─── Study text ───

After posting about her success on Instagram, McCoy experienced an influx in her sales. Her friends who had originally poked fun at her new business, were now ordering the products. In a month, she had made enough money to pay back her father.
“I realized that this was a way I could make money in college,” said McCoy. “It was flexible, I liked the products and I had already made a lot of money doing it.” McCoy stayed on as a consultant and used the money she had made to fund her life in college.
Multi-level marketing through social media is a new way that many people, especially college students have found that they can make extra income every month.
Before social media, multi-level marketing consisted of someone signing up to sell a product then inviting all their friends to a party where they advertised their products. Now with social media, consultants don’t have to wait for parties to market products to their friends and acquaintances. They can do it with just a few taps over their phones.
According to McCoy the secret to selling products via Instagram is to limit how many times a day you are actually promoting the products.
“No one wants to feel like they are being sold to” she said. “They want to see you as a person, and then see you using and achieving success with the products.”
One in every four of McCoy’s Instagram posts is related to Arbonne. Then McCoy’s friends and her fellow Arbonne consultants will “like” her content which makes her look more appealing to potential new customers who come across her profile on social media.
McCoy is not the only student who has figured out this selling model. University of Oklahoma junior Taylor Thibodeau sells Monat hair products to pay her rent and college tuition.
“I began selling Monat when a friend of a friend reached out to me on Instagram” Thibodeau said. “I tried to products, realized I liked them and then I signed up to sell it.”
Where public perception of these companies begins to turn negative is recruitment. According toThibodeau many people have reached out to her via social media and have accused her of being in a pyramid scheme.
“I’m not nor have I ever been in a pyramid scheme” Thibodeau said while laughing. “First of all pyramid schemes are illegal so my company would have been shut down if that were the case. Second of all, I don’t make money by recruiting new people I get paid for training them.”
On New York Attorney General Letitia James’s website, she explains the difference between the two. A pyramid scheme “involves the sale of products or distributorships in an attempt to show legitimacy.” The profits in a pyramid scheme are dependent on the recruitment of new people to invest in the company rather than the sale of the product.
Multi-level marketing, on the other hand, are when products are sold through a network of distributors and salesmen who earn commission on the sales they make. Recruitment is a factor in multi-level marketing, but in order to stay legitimate the majority money and the emphasis of the company cannot be in recruitment.
Pyramid schemes and multi-level marketing both share a pyramid like structure so they can appear similar, and it some cases a multi-level marketing business can be a pyramid scheme in disguise.
One famous case of a multi-level marketing business that is currently being sued by the Washington State Attorney General Bob Ferguson is LuLaRoe. A lawsuit that is bringing a bad name to multi-level marketing.
“I think that the investigation of LuLaRoe is definitely a big part of the negative perception of multi-level marketing” Thibodeau said “In fact, it wouldn’t surprise me if that was one of the factors that is causing social media platforms like Instagram to crack down on people who make their money through social media.”
The crack downs Thibodeau is referring to are Instagram proposing to take away the feature that allows users to view how many likes a picture receives and the feature that allows users to see who is viewing their stories.
The initial lawsuit against LuLaRoe was filed in January 2019 and Instagram began testing out removing likes and views in April 2019.
For social media influencers and sellers this proposed change is extremely worrying, because seeing who is engaging in the content they are promoting allows sellers to know who is interested in their products and who they should reach out to.
“It feels like a shot at people who influence and sell products over social media,” McCoy said. “It takes away the primary tool for showing that people like and use our products and our tool for measuring interest in our products.”
According to McCoy, around 90 percent of her sales come from Instagram. From that 90 percent, about 40 percent of those sales comes from her reaching out to her follows because she has seen that they have interacted with her content.
“If I can’t see who is interested and engaging in my content, I won’t know who to reach out to and I won’t make that sale” said McCoy“This is the income I have lived off of in college, and if a large portion of it goes away next semester I don’t know what I would do.”

─── Raw data ───

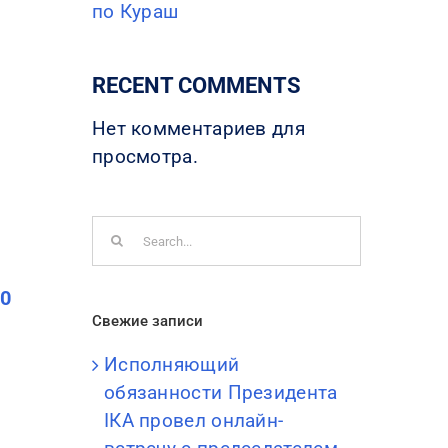
по Кураш
RECENT COMMENTS
Нет комментариев для
просмотра.
Search
for:
10
Свежие записи
Исполняющий
обязанности Президента
IКА провел онлайн-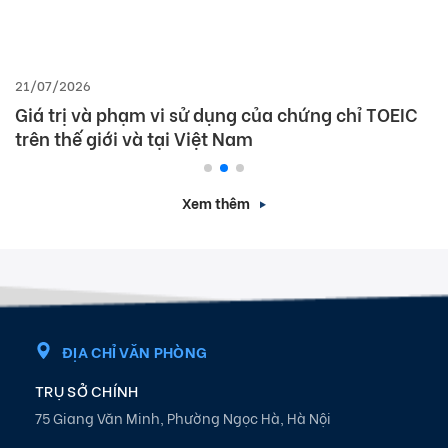
21/07/2026
Giá trị và phạm vi sử dụng của chứng chỉ TOEIC
trên thế giới và tại Việt Nam
Xem thêm
ĐỊA CHỈ VĂN PHÒNG
TRỤ SỞ CHÍNH
75 Giang Văn Minh, Phường Ngọc Hà, Hà Nội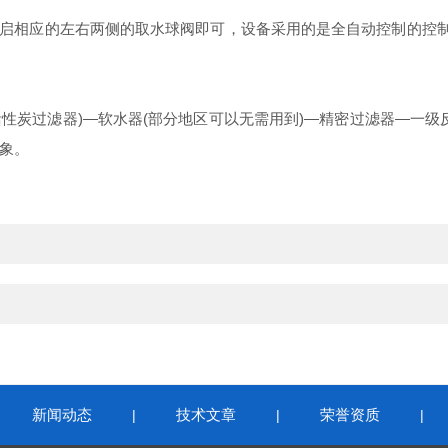
启相应的左右两侧的取水球阀即可，设备采用的是全自动控制的控
活性炭过滤器
)
—软水器
(
部分地区可以无需用到
)
—精密过滤器—一级
象。
新闻动态
技术文章
荣誉资质
|
|
|
|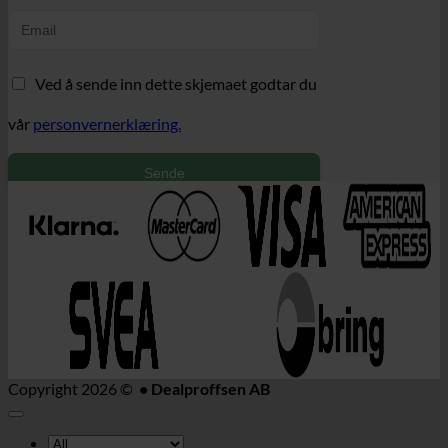
Ved å sende inn dette skjemaet godtar du
vår
personvernerklæring.
Sende
Copyright 2026 ©
• Dealproffsen AB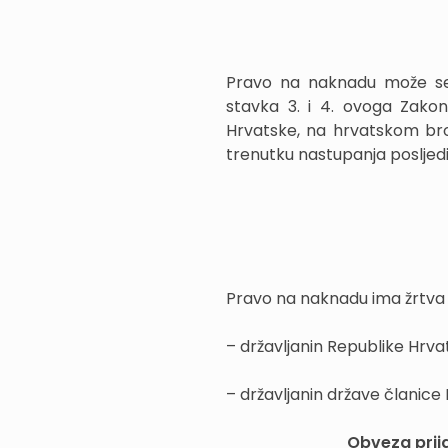
Pravo na naknadu može se 
stavka 3. i 4. ovoga Zako
Hrvatske, na hrvatskom bro
trenutku nastupanja posljed
Pravo na naknadu ima žrtva k
– državljanin Republike Hrvat
– državljanin države članice E
Obveza prij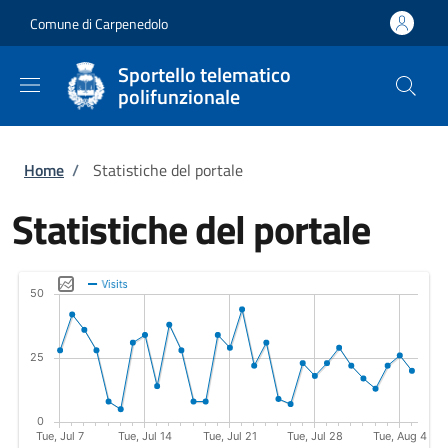
Salta al contenuto principale
Skip to footer content
Comune di Carpenedolo
Sportello telematico
polifunzionale
Briciole di pane
Home
/
Statistiche del portale
Statistiche del portale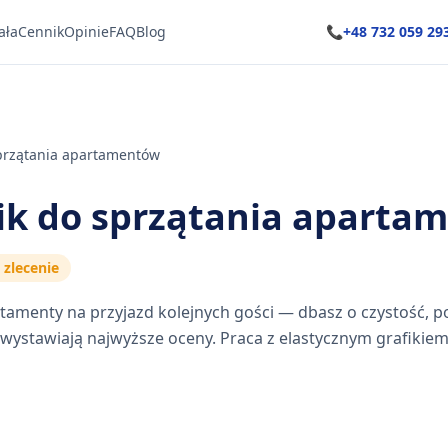
ała
Cennik
Opinie
FAQ
Blog
📞
+48 732 059 29
przątania apartamentów
ik do sprzątania aparta
zlecenie
amenty na przyjazd kolejnych gości — dbasz o czystość, po
 wystawiają najwyższe oceny. Praca z elastycznym grafikiem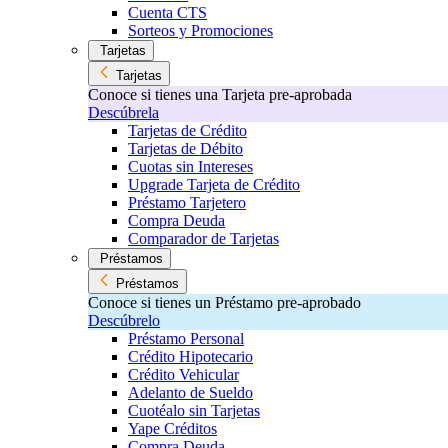
Cuenta CTS
Sorteos y Promociones
Tarjetas
Tarjetas
Conoce si tienes una Tarjeta pre-aprobada
Descúbrela
Tarjetas de Crédito
Tarjetas de Débito
Cuotas sin Intereses
Upgrade Tarjeta de Crédito
Préstamo Tarjetero
Compra Deuda
Comparador de Tarjetas
Préstamos
Préstamos
Conoce si tienes un Préstamo pre-aprobado
Descúbrelo
Préstamo Personal
Crédito Hipotecario
Crédito Vehicular
Adelanto de Sueldo
Cuotéalo sin Tarjetas
Yape Créditos
Compra Deuda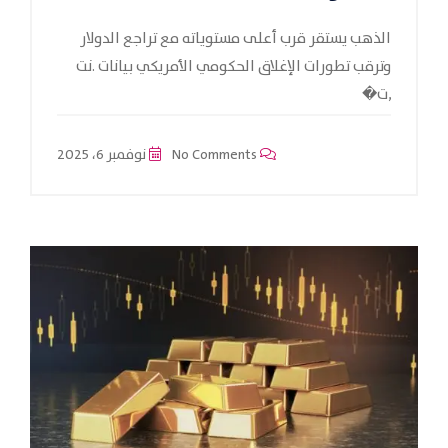
الذهب يستقر قرب أعلى مستوياته مع تراجع الدولار
وترقب تطورات الإغلاق الحكومي الأمريكي بيانات .نت
,ت�
No Comments
نوفمبر 6، 2025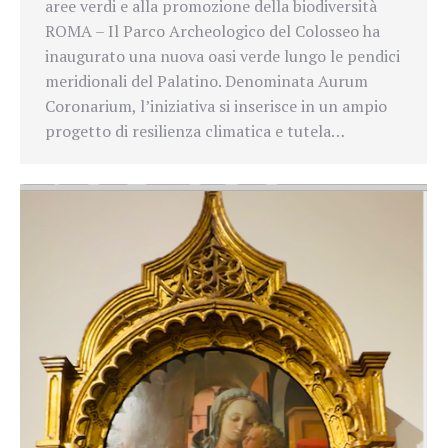
aree verdi e alla promozione della biodiversità
ROMA – Il Parco Archeologico del Colosseo ha
inaugurato una nuova oasi verde lungo le pendici
meridionali del Palatino. Denominata Aurum
Coronarium, l’iniziativa si inserisce in un ampio
progetto di resilienza climatica e tutela…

───

## Exercise instructions
1. In the article on multi-level marketing, roughly what share of McCoy's sales come from Instagram?
2. Quote the article on multi-level marketing from "Multi-level marketing through" up to and including "promoting the products.".

## Answers given
1. Around 90 percent of McCoy's sales come from Instagram.

2.
Multi-level marketing through social media is a new way that many people, especially college students have found that they can make extra income every month.
Before social media, multi-level marketing consisted of someone signing up to sell a product then inviting all their friends to a party where they advertised their products. Now with social media, consultants don’t have to wait for parties to market products to their friends and acquaintances. They can do it with just a few taps over their phones.
According to McCoy the secret to selling products via Instagram is to limit how many times a day you are actually promoting the products.